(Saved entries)

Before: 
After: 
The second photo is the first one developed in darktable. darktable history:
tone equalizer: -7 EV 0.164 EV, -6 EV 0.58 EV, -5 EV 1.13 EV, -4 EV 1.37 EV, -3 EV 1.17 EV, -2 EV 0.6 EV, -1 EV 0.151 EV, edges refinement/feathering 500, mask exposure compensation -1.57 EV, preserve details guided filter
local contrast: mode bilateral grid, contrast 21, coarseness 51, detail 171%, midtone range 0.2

## INSTRUCTIONS TO FOLLOW
Copy the records, substituting "processed" for "developed" and keeping everything else the same.

## THE SOLUTION
Before: 
After: 
The second photo is the first one processed in darktable. darktable history:
tone equalizer: -7 EV 0.164 EV, -6 EV 0.58 EV, -5 EV 1.13 EV, -4 EV 1.37 EV, -3 EV 1.17 EV, -2 EV 0.6 EV, -1 EV 0.151 EV, edges refinement/feathering 500, mask exposure compensation -1.57 EV, preserve details guided filter
local contrast: mode bilateral grid, contrast 21, coarseness 51, detail 171%, midtone range 0.2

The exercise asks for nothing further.